(Data excerpts)
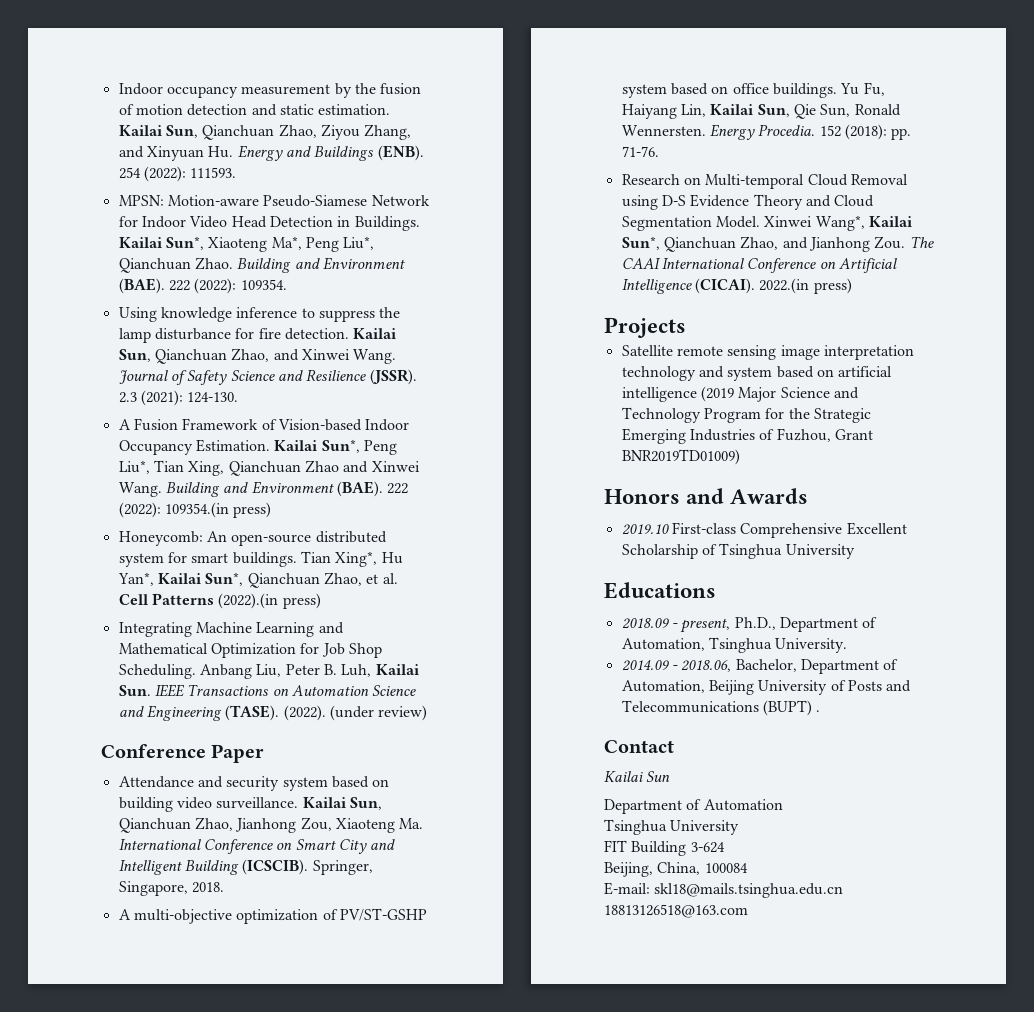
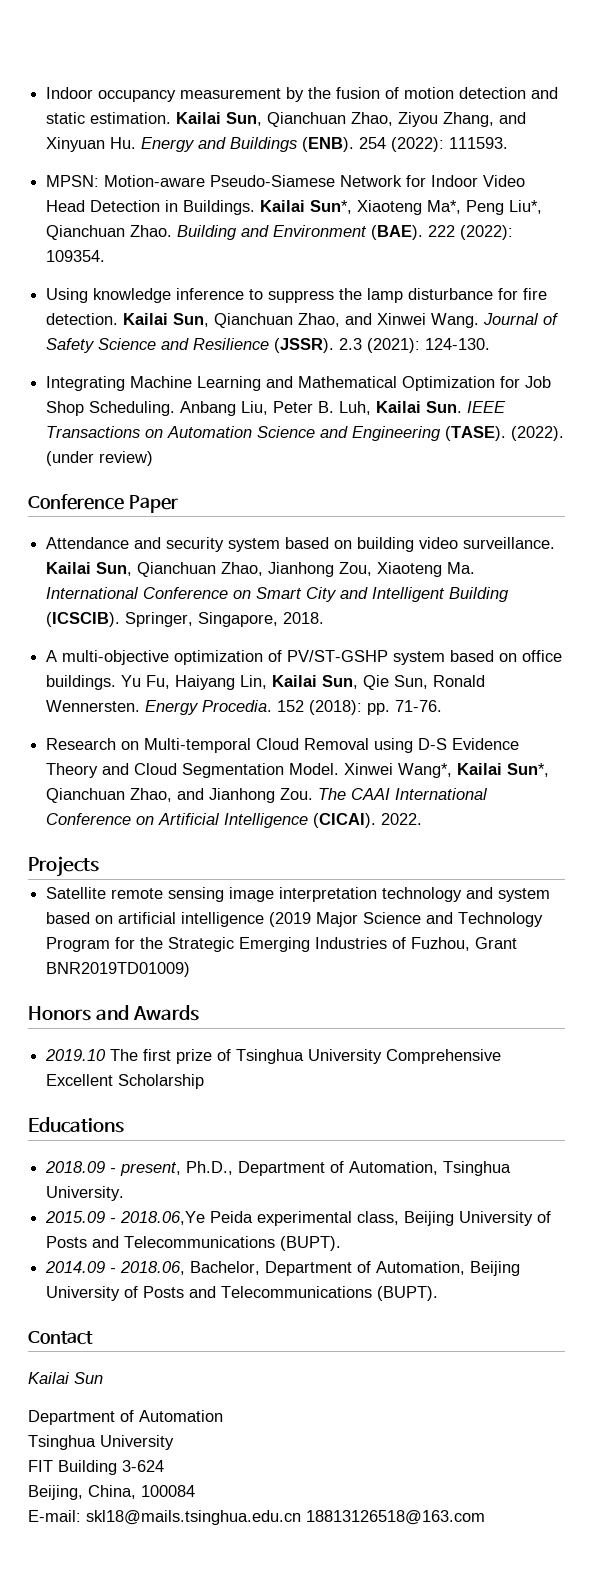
[118,418,410,431] [118,439,397,455] [118,460,420,476] [118,481,409,497] [118,502,272,518] [118,531,387,546] [118,551,403,567] [117,572,398,588] [118,593,321,609] // A Fusion Framework of Vision-based Indoor Occupancy Estimation. Kailai Sun*, Peng Liu*, Tian Xing, Qianchuan Zhao and Xinwei Wang. Building and Environment (BAE). 222 (2022): 109354.(in press) // Honeycomb: An open-source distributed system for smart buildings. Tian Xing*, Hu Yan*, Kailai Sun*, Qianchuan Zhao, et al. Cell Patterns (2022).(in press) -> (491, 344) none
[759,278,852,294] 2022.(in press) -> [381,813,423,825] 2022.
[671,522,736,534] First-class -> [110,1049,383,1064] The first prize of Tsinghua University
[701,543,855,559] of Tsinghua University -> (205, 1081) none
(848, 645) none -> [45,1211,552,1226] [46,1236,342,1251] // 2015.09 - 2018.06,Ye Peida experimental class, Beijing University of Posts and Telecommunications (BUPT).
[762,700,821,716] (BUPT) . -> [377,1286,439,1301] (BUPT).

* Task directions
For each line in the records that contains the word "BUPT", make a copy.

* Problem solution
(848, 645) none -> [45,1211,552,1226] [46,1236,342,1251] // 2015.09 - 2018.06,Ye Peida experimental class, Beijing University of Posts and Telecommunications (BUPT).
[762,700,821,716] (BUPT) . -> [377,1286,439,1301] (BUPT).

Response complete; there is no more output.